Problem statement:
In the records below, count every line that contains the word "object" and report only the total.

Material supplied:

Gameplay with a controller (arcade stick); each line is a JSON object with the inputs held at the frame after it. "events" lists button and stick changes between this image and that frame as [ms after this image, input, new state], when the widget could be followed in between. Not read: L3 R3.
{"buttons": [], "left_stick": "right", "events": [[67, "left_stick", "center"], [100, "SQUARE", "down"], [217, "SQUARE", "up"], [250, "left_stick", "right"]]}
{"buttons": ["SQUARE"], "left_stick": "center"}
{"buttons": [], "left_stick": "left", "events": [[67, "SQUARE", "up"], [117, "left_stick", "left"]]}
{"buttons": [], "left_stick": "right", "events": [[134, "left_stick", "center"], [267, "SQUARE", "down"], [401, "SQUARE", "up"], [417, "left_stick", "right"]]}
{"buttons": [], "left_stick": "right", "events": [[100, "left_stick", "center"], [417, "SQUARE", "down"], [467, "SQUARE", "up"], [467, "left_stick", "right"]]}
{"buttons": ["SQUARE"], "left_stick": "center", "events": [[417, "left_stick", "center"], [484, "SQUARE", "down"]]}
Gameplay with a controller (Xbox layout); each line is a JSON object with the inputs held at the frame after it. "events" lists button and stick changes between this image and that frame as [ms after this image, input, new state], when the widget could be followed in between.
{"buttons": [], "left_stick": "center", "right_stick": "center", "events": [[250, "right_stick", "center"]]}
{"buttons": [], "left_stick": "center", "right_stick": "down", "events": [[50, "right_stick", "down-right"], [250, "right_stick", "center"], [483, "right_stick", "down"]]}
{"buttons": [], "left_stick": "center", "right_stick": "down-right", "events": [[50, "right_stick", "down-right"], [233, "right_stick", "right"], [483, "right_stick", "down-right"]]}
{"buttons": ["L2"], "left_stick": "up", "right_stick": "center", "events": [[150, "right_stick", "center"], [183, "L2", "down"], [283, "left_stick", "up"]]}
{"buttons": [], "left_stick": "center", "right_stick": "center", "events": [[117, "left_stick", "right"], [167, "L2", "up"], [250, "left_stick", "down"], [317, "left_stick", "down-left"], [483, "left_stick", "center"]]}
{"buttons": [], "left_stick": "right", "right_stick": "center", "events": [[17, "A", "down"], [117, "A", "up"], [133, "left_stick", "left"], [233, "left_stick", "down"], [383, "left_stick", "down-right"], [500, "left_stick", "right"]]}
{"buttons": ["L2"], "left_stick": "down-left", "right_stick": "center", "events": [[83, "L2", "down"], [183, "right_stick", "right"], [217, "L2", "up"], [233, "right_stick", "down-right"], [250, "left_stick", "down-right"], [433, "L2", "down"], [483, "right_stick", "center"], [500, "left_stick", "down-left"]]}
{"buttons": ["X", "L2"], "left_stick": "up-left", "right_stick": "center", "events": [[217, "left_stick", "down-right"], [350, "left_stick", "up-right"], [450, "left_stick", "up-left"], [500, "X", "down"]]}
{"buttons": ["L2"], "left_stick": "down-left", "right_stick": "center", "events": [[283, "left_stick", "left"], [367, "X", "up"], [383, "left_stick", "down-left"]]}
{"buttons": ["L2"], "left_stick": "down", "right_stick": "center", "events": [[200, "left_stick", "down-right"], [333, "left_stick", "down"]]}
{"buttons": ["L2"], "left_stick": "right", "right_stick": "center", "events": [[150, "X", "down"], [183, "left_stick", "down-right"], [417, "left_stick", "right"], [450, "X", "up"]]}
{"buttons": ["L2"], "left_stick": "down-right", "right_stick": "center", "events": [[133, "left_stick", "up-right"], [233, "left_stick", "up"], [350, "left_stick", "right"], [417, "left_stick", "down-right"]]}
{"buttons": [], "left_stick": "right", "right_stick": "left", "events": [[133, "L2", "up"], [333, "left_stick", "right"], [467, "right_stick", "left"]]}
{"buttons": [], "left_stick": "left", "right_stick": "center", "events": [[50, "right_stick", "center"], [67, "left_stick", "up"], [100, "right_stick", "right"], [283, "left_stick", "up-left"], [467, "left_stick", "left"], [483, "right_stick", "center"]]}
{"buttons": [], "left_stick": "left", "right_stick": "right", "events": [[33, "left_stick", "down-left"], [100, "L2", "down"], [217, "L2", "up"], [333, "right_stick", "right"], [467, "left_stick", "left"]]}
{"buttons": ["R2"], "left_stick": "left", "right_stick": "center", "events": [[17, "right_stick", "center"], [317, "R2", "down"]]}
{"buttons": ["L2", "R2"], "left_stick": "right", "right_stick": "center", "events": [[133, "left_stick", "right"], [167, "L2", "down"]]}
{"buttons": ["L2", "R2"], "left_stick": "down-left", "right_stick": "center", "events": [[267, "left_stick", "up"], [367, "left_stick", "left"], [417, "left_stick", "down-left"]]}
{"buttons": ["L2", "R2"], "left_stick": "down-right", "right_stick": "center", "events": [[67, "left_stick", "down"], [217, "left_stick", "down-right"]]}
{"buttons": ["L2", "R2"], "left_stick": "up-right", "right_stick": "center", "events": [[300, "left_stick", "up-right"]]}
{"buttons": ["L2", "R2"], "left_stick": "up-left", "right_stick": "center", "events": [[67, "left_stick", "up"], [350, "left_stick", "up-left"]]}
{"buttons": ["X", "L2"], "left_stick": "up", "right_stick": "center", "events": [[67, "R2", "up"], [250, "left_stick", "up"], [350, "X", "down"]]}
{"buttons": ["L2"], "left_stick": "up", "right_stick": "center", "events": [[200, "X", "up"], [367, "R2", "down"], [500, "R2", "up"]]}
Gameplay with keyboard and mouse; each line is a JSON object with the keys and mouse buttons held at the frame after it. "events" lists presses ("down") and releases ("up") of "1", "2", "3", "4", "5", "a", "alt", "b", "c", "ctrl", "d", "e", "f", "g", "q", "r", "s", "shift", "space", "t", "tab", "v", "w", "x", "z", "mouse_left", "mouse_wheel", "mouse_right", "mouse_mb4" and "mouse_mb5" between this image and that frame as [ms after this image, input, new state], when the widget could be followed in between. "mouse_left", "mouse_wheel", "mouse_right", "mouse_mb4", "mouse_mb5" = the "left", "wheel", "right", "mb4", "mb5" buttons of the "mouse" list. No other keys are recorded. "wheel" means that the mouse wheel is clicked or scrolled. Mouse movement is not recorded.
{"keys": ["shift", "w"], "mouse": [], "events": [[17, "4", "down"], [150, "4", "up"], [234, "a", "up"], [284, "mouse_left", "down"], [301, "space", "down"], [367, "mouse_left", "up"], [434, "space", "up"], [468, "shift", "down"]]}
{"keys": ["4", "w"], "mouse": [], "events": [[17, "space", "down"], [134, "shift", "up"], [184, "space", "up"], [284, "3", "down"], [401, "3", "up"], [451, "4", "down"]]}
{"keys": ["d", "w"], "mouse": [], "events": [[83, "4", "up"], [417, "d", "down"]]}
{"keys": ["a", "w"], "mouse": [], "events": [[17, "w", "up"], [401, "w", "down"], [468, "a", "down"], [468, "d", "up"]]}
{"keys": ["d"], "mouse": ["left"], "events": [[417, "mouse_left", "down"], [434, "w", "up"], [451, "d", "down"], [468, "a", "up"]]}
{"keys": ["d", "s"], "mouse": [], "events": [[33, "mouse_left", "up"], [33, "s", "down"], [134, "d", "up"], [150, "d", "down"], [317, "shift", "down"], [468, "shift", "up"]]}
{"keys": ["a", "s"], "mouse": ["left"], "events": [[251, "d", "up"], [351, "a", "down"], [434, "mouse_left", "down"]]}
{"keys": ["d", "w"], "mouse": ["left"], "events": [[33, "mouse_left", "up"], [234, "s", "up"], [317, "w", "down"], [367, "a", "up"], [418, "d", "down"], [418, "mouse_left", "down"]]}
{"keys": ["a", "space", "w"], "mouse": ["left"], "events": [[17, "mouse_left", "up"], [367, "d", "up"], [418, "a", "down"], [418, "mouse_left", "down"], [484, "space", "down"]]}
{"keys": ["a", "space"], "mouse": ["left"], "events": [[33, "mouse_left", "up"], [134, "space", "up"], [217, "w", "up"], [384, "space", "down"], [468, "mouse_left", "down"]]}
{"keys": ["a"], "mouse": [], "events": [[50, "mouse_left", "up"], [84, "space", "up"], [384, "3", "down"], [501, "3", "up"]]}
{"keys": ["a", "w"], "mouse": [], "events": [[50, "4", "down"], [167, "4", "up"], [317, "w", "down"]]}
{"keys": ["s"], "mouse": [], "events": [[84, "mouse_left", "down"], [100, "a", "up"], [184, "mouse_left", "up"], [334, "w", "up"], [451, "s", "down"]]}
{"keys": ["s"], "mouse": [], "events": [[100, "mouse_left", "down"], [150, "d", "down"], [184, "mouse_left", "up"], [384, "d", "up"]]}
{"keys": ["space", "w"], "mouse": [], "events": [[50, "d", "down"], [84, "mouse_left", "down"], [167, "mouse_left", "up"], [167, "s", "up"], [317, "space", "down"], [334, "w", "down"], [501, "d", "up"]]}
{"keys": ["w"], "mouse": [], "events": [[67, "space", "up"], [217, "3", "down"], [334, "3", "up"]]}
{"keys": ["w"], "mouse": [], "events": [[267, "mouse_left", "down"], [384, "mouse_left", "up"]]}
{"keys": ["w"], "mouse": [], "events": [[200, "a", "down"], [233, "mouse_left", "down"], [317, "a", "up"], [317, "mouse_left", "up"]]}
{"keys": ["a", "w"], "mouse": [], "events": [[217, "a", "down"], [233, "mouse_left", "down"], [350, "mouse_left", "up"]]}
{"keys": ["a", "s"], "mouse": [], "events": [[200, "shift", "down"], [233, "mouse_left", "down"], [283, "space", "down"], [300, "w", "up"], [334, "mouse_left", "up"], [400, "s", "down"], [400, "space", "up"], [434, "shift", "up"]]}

Answer box:
3